In this controlled study, among a cohort of high-risk patients with congestive heart failure, beneficial effects of a postdischarge HBI were sustained for at least 18 months, with a significant reduction in unplanned readmissions, total hospital stay, hospital-based costs, and mortality.

摘要

背景

在一组“高危”充血性心力衰竭患者出院后立即实施单一的家庭干预(HBI),已被证明可在6个月内减少非计划再入院次数及院外死亡人数。
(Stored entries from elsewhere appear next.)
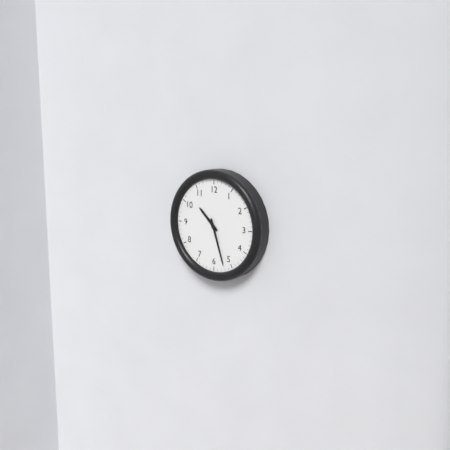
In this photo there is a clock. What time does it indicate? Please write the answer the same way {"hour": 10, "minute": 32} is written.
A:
{"hour": 10, "minute": 27}
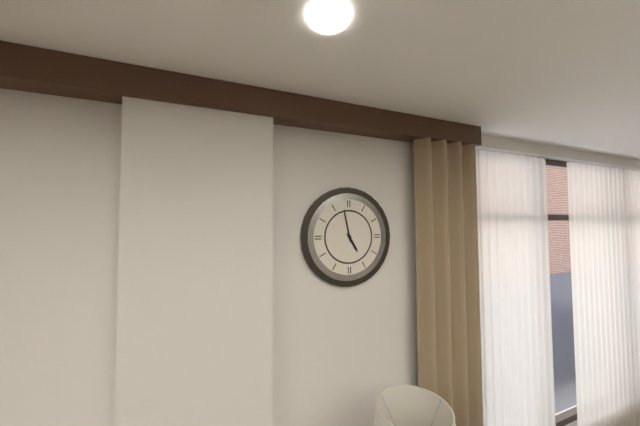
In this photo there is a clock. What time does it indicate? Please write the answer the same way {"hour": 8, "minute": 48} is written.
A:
{"hour": 4, "minute": 58}
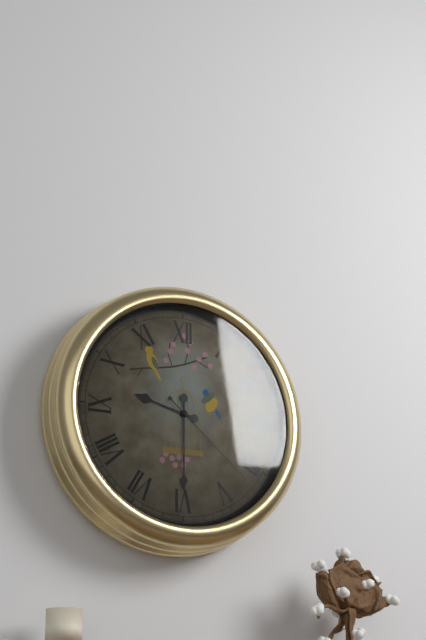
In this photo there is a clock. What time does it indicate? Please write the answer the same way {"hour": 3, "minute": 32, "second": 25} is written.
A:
{"hour": 9, "minute": 30, "second": 22}
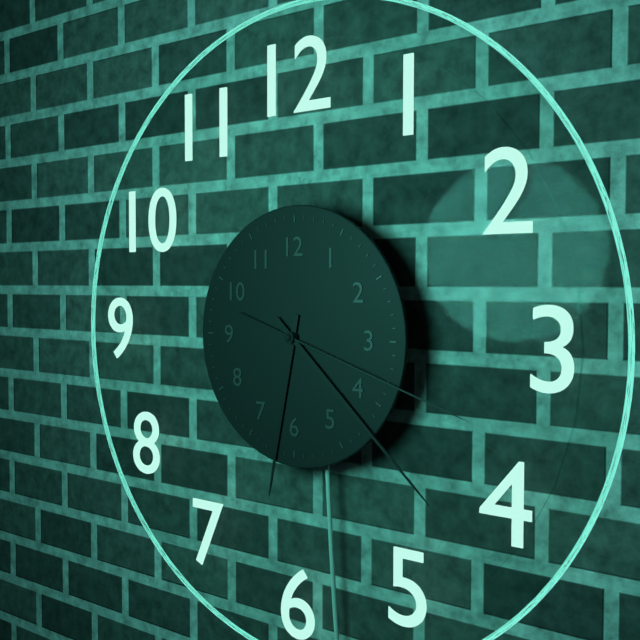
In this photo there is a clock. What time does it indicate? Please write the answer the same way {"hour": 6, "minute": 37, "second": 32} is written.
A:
{"hour": 6, "minute": 22, "second": 18}
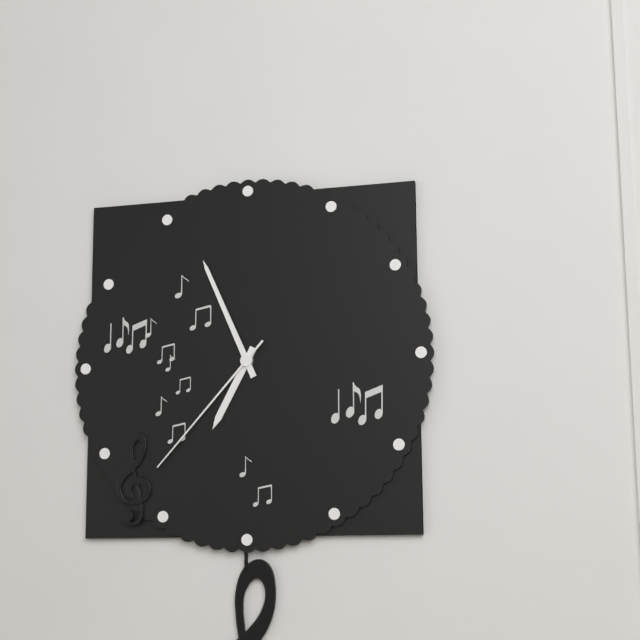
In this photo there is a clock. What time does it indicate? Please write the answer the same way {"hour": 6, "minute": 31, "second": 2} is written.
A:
{"hour": 6, "minute": 56, "second": 37}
这种有益效果的持续时间仍不确定。

方法

将住院的充血性心力衰竭患者随机分为两组,一组接受常规护理(n = 48),另一组在出院1周后接受家庭干预(HBI,n = 49),并对其进行为期18个月的延长随访。该研究的主要终点是非计划再入院次数及院外死亡频率。次要终点包括总住院时间、多次再入院频率、住院治疗费用及总死亡率。

结果

在18个月的随访期间,接受家庭干预(HBI)的患者非计划再入院次数(64次对125次;P = 0.02)和院外死亡人数(2例对9例;P = 0.02)较少,分别相当于每位接受家庭干预(HBI)和常规护理的患者发生1.4±1.3次和2.7±2.8次事件(P = 0.03)。接受家庭干预(HBI)的患者住院天数也较少(每位患者2.5±2.7天对4.5±4.8天;P = 0.004),并且一旦再次入院,发生4次或更多次再入院的可能性较小(3/31对12/38;P = 0.03)。家庭干预(HBI)患者的住院费用显著较低(每位患者5100澳元对10600澳元;P = 0.02)。非计划再入院与研究入组前6个月内14天或更长时间的非计划再入院呈正相关(优势比[OR],5.4;P = 0.006)。死亡的正相关因素为:(1)非英语母语(OR,4.9;P = 0.008),(2)研究入组前6个月内14天或更长时间的非计划再入院(OR,4.9;P = 0.008),以及(3)左心室射血分数40%或更低(OR,3.0;P = 0.03);相反,被分配到家庭干预(HBI)组是一个负相关因素(OR,0.3;P = 0.02)。

结论

在这项对照研究中,在一组高危充血性心力衰竭患者中,出院后家庭干预(HBI)的有益效果持续了至少18个月,非计划再入院次数、总住院时间、住院费用及死亡率均显著降低。